Tuttavia, "il medico in posizione apicale sulla base della disciplina di settore attualmente vigente, ha, oltre che compiti medico-chirurgici propri, anche l'obbligo di dividere il lavoro fra sé e gli altri medici del reparto e di verificare che le direttive e istruzioni che impartisce... siano correttamente attuate", ragion per cui egli può incorrere in condotte colpose "riconducibili a due macrocategorie: la c.d. culpa in eligendo e la c.d. culpa in vigilando".

Egli può, invero, concausare "colposamente l'evento infausto attraverso l'inadeguata divisione del lavoro (culpa in eligendo)", per una imprudente "scelta" del collaboratore cui "affidare lo svolgimento di una determinata attività", ovvero violando una "regola di diligenza volta a disciplinare la condotta altrui", e quindi omettendo di provvedere all'appropriata verifica del "corretto espletamento dell'incarico pur delegato a persona competente".

Detto in altri termini, nel caso del primario "opera una vera e propria «delega di funzioni impeditive dell'evento» in capo al medico in posizione subalterna (Sez. IV, 28 giugno 2007, n. 39609)” cui egli delega determinate funzioni nell'ambito dell'organizzazione del proprio reparto.

Tale delega è suscettibile di esimerlo dalle responsabilità connesse alla propria "posizione di garanzia", a condizione però che le attività delegate siano affidate a persona competente (e vengano efficientemente organizzate) e che a ciò si accompagni un'appropriata "verifica del corretto espletamento delle funzioni delegate" da parte sua.

--- MATERIALE FORNITO ---
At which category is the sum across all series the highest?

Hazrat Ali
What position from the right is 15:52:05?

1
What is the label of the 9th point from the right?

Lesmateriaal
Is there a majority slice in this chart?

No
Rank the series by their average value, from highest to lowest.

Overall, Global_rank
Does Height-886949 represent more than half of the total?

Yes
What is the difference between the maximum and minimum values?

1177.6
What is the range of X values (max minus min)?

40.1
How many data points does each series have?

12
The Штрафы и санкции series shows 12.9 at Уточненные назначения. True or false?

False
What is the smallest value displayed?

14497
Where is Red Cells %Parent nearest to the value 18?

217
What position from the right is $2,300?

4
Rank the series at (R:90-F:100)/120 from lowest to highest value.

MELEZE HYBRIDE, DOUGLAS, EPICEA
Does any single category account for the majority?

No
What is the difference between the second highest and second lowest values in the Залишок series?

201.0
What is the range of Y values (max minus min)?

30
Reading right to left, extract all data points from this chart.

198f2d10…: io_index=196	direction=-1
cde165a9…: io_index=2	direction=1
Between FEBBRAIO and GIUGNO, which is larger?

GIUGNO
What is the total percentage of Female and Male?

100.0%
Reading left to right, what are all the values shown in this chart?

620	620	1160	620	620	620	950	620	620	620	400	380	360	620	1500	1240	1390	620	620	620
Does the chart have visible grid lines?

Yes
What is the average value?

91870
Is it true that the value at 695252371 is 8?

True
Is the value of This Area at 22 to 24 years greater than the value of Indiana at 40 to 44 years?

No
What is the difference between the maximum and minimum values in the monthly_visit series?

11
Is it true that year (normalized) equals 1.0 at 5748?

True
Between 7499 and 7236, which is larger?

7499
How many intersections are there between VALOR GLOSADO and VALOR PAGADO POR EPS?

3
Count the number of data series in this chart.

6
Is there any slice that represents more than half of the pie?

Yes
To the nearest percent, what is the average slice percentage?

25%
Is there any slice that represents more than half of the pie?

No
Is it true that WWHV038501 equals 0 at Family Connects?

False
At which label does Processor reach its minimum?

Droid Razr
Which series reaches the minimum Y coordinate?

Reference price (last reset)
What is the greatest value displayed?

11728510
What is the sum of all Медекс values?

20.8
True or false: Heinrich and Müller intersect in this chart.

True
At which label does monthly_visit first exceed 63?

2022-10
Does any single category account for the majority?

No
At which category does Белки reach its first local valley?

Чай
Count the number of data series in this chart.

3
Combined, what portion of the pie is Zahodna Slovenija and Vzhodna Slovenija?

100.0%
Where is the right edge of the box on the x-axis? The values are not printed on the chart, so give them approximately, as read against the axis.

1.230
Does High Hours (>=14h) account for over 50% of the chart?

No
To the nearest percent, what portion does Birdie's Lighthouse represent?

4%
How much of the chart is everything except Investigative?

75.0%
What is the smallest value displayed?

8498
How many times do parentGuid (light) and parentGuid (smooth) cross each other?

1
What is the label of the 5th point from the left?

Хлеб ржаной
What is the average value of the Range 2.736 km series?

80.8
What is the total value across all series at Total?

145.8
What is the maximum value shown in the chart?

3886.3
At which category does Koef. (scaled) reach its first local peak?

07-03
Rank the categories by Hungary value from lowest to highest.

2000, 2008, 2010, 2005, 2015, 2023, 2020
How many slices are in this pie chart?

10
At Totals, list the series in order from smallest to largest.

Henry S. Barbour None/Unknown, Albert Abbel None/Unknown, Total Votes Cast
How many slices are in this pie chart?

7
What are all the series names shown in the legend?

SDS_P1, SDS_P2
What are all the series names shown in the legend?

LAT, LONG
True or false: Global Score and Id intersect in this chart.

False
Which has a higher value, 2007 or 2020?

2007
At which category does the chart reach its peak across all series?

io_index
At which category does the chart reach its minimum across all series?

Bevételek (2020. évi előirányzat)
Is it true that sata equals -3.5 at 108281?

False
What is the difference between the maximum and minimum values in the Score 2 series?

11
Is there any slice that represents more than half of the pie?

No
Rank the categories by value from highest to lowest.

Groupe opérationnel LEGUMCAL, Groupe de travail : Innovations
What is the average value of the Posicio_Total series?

--- CONSEGNA A ---
Elenca tutti i compiti e gli obblighi che, secondo il brano sulla responsabilità del medico in posizione apicale, spettano a tale medico.
--- CONSEGNA B ---
Trascrivi fedelmente, dal brano sulla responsabilità del medico in posizione apicale, il tratto che va da "Detto in altri" fino a "da parte sua.".
I record provengono da una fonte diversa.

--- RISPOSTA A ---
- Compiti medico-chirurgici propri
- L'obbligo di dividere il lavoro fra sé e gli altri medici del reparto
- L'obbligo di verificare che le direttive e istruzioni che impartisce siano correttamente attuate

--- RISPOSTA B ---
Detto in altri termini, nel caso del primario "opera una vera e propria «delega di funzioni impeditive dell'evento» in capo al medico in posizione subalterna (Sez. IV, 28 giugno 2007, n. 39609)” cui egli delega determinate funzioni nell'ambito dell'organizzazione del proprio reparto.

Tale delega è suscettibile di esimerlo dalle responsabilità connesse alla propria "posizione di garanzia", a condizione però che le attività delegate siano affidate a persona competente (e vengano efficientemente organizzate) e che a ciò si accompagni un'appropriata "verifica del corretto espletamento delle funzioni delegate" da parte sua.